April 1, 2010

Health Care and Underpants Gnomes

Steven Horowitz latest editorial is a must read:


Congress recently passed a bill that will substantially increase the government’s discretion over health care. How can we better understand it? The cartoons South Park and The Care Bears can teach us an important lesson about economics and politics. And in so doing, they also caution us about why we need to take such topics more seriously than cartoons do.

In a classic episode of South Park the boys have to write a paper about corporations. They end up encountering a group of underpants gnomes who have a detailed business plan:

1. Collect Underpants

2. ?

3. Profit

.......Effective economic and political institutions are ones that provide both the incentives for people to pursue their own good by serving others and the knowledge of which actions will do so. In the world of the underpants gnomes, and the world of health care reform, such questions are not asked. Results are expected to magically appear from good intentions.

In short, a lot of people focus their energy and attention on the goal of “health care for everybody” without really thinking hard about the steps between passage of the bill and what they want to happen. Applied economics, according to Sowell, is the art of “thinking past stage one,” and our refusal to do that will cost us trillions of dollars. The previous administration failed to think past Stage One when it started writing checks for wars of questionable merit and for bailouts of financial firms. The current administration has continued the trend with health care reform.

The Care Bears are kind of like the underpants gnomes in that they too think good intentions are enough. They fight evil with what is called “The Care Bear Stare.” Wikipedia explains:

The Care Bears’ ultimate weapon is the “Care Bear Stare,” in which the collected Bears stand together and radiate light from their respective tummy symbols. These combine to form a ray of love and good cheer which could bring care and joy into the target’s heart.

This describes the shallowness of a lot of public-policy debates.
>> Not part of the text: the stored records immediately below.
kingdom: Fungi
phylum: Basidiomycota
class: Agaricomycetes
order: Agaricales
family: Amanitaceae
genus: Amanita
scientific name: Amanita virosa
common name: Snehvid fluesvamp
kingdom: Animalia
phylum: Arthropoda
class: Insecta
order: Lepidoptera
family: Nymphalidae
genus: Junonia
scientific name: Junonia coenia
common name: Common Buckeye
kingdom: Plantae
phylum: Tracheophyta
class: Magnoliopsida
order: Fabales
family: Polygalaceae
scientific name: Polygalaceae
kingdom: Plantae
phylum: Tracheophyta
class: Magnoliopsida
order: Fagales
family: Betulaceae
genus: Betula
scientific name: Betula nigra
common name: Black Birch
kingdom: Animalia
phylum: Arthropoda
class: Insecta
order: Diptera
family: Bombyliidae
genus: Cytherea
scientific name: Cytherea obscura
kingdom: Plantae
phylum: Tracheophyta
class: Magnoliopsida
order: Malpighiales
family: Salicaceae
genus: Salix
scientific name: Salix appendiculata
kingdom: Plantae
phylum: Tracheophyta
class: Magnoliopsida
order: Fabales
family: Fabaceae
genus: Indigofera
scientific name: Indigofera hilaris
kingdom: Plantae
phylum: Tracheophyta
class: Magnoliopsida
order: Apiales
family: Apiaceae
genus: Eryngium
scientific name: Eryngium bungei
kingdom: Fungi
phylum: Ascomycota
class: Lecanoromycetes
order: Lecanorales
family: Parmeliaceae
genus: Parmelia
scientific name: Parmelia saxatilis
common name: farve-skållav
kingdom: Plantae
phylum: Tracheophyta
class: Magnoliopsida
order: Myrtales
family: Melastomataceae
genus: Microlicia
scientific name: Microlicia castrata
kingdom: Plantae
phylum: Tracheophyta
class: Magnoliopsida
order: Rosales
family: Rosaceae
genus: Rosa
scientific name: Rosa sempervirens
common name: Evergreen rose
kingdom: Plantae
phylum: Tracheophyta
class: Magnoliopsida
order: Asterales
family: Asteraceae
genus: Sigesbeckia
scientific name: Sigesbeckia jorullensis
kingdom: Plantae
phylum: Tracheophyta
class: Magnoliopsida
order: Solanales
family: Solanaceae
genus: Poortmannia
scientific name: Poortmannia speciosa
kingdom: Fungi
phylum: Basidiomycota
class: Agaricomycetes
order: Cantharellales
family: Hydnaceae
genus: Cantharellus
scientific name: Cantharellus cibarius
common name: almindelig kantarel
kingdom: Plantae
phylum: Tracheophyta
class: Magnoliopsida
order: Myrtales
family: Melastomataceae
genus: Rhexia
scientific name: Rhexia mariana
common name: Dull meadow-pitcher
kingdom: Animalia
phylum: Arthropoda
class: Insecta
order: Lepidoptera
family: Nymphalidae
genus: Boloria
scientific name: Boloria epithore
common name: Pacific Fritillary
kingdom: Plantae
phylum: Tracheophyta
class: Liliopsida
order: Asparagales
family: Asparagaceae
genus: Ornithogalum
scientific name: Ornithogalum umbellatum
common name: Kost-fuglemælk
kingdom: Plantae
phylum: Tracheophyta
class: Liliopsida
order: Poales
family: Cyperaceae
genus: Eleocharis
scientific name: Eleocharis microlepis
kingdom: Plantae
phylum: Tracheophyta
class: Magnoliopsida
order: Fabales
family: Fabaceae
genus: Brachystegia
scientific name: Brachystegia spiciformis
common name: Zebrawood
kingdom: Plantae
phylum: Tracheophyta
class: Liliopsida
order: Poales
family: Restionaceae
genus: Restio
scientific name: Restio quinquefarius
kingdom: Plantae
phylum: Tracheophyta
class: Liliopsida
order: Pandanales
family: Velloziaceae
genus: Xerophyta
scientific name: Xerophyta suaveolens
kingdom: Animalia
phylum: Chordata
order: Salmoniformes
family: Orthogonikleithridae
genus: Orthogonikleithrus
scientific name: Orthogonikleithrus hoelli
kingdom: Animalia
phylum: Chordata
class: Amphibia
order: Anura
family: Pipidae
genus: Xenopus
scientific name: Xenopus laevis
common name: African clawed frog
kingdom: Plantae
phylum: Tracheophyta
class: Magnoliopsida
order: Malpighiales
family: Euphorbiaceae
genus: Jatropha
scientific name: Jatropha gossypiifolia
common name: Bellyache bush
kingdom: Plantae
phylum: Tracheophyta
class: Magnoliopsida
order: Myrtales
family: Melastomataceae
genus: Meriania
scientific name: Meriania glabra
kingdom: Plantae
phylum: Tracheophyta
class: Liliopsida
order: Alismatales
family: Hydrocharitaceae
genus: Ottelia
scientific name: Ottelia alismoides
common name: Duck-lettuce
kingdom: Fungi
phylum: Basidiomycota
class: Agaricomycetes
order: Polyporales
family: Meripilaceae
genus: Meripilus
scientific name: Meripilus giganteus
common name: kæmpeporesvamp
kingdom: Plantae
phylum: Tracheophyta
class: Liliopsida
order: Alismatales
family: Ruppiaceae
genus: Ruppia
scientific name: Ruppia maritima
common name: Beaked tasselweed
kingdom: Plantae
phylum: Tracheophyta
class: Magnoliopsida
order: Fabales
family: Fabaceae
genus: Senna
Rather than focusing on the processes by which social decisions are made, people debate the merits of proposed legislation based on their intended outcomes, and this frames opposition to well-meaning legislation as follows: People who want the legislation are kind and good; people who don’t want it are either evil or corrupt or they just don’t want to share. One need only examine the rhetoric coming from the pro-ObamaCare side in the final congressional debates to see this in action.

.........Judging legislation by its intentions and not engaging in real social scientific analysis is the equivalent of using the Care Bear Stare. And when trillions of dollars, most of it coming from the future wealth of our children, is on the line, it is the height of irresponsibility.

We predict that future economics textbooks will look back on the disaster that emerges from the so-called “health care reform” as a classic example of the law of unintended consequences and, we hope, of the difference between decision-making in politics and decision-making in markets. We should not be surprised to find out that when we approach serious social issues with the mindset of cartoon characters that our economy quickly begins to resemble a cartoon. In this case, we fear we that in spending trillions on intentions, we have become like Wile E. Coyote running off the cliff and hanging in midair until he realizes the situation he’s created for himself, at which point he comes crashing down.